Accurate discrimination of germplasm is very important for its utility, breeding new cultivars and evolutionary relationships . Discrimination based on only morphological traits in Aroideae would not provide the complete picture of the family unless combined with the DNA markers. Previously, researchers focused on mutational and evolutionary dynamics in chloroplast genome of Aroideae [1, 22, 23], however, development and application of DNA barcodes have been rarely reported. DNA barcodes are defined as the DNA sequences with a high mutation rate to identify a species within a family . Plastid (chloroplast) genome have such hotspot regions to be used as DNA barcodes for identification purposes in closely related species [16, 36]. Here, three candidate DNA (highly variable regions) barcodes such as atpH-atpI, psaC-ndhE, trnS-trnG were detected (Fig. 8, Table 3), in order to validate the discrimination effect of these molecular markers, the combined DNA barcodes of atpH-atpI + psaC-ndhE + trnS-trnG were manually extracted from other 13 published chloroplast genomes of Ariodeae spesies , the phylogenetic tree contained 30 Aroideae species and Alisma plantago-aquatica was analysed (Fig.

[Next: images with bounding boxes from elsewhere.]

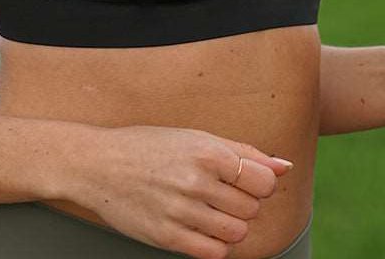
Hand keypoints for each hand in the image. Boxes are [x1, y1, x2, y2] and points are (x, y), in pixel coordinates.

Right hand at [68, 124, 293, 258]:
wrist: (99, 165)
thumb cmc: (151, 147)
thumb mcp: (196, 138)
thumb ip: (243, 153)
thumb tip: (285, 167)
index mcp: (207, 152)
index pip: (264, 182)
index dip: (258, 183)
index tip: (241, 180)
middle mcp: (197, 181)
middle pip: (251, 209)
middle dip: (242, 203)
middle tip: (219, 193)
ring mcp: (181, 211)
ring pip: (236, 233)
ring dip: (230, 225)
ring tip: (210, 211)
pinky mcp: (167, 237)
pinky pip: (214, 253)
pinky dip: (214, 244)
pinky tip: (199, 227)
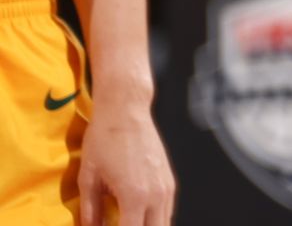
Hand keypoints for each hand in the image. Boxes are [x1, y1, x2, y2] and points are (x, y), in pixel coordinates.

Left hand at [77, 100, 174, 225]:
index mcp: (135, 196)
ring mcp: (166, 187)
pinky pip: (167, 210)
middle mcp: (156, 194)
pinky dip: (155, 220)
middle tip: (121, 224)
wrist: (126, 111)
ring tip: (128, 221)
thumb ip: (90, 210)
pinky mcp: (169, 180)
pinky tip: (139, 218)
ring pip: (164, 223)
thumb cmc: (104, 139)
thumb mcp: (89, 178)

S3), and the relationships among these species in the phylogenetic tree were almost consistent with the previous taxonomic structure . As our results showed, most of the candidate DNA regions are in LSC region and these regions can discriminate Ariodeae species successfully when used in combination forms. Similar results were reported for chloroplast genomes of Oryza , Cucurbitaceae  and Rosaceae . Therefore, these variable regions could be employed as specific DNA barcodes for identification purposes and genetic diversity studies in subfamily Aroideae.